Textauszug
Lateinamerikas schwache Staaten sind häufig auf das gesellschaftliche Engagement von Unternehmen angewiesen. Die entwickeln Infrastruktur, sorgen für soziale Sicherheit und lernen zugleich, worin eine systematische CSR eigentlich besteht.

Lateinamerikas schwache Staaten sind häufig auf das gesellschaftliche Engagement von Unternehmen angewiesen. Die entwickeln Infrastruktur, sorgen für soziale Sicherheit und lernen zugleich, worin eine systematische CSR eigentlich besteht.

Von Ronald Kröker

CSR wird in Lateinamerika zumeist unter der spanischen Bezeichnung „Responsabilidad Social Empresarial“ (RSE – Unternehmerische Soziale Verantwortung) diskutiert. RSE kann als Synonym von CSR betrachtet werden. CSR ist nicht nur durch soziale, politische und wirtschaftliche Rahmenbedingungen maßgeblich geprägt, sondern auch durch religiöse und kulturelle Gegebenheiten.

Ziel der Aufgabe
Übertrage den Satz „RSE kann als Synonym von CSR betrachtet werden.“ aus dem Textauszug über CSR in Lateinamerika ins Englische.

Bereitgestellte Daten
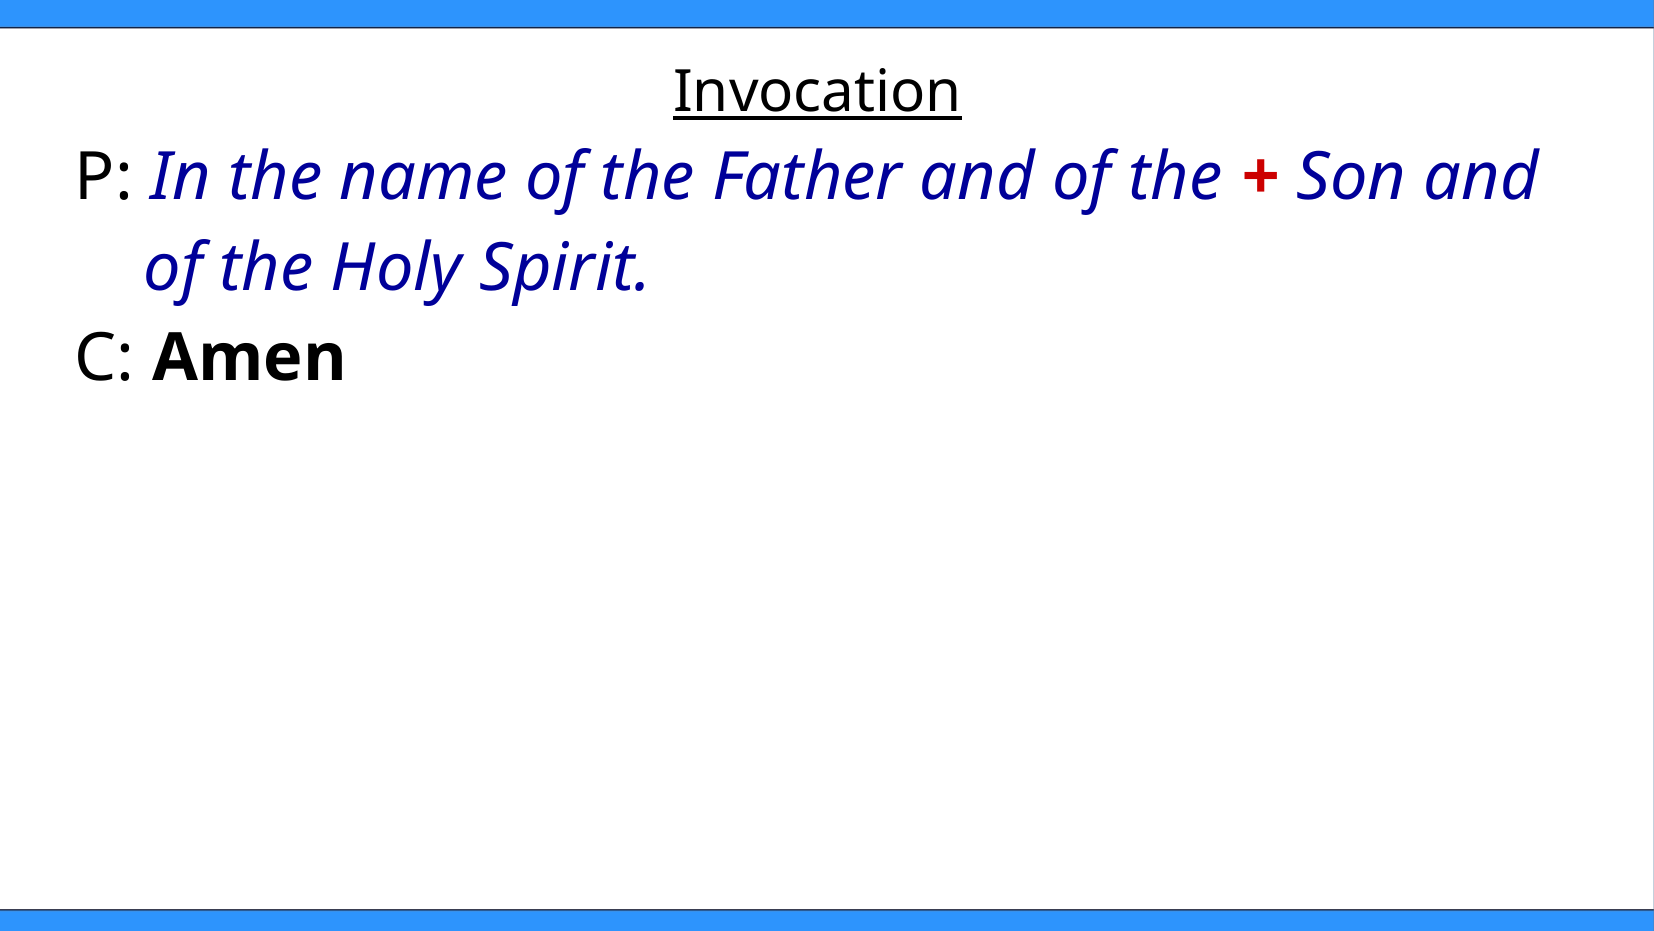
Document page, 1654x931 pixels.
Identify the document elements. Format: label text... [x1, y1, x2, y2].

picture [0, 0, 1654, 931]
text_box Invocation P: In the name of the Father and of the + Son and of the Holy Spirit. C: Amen [60, 41, 1576, 436]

Lösung
RSE can be regarded as a synonym for CSR.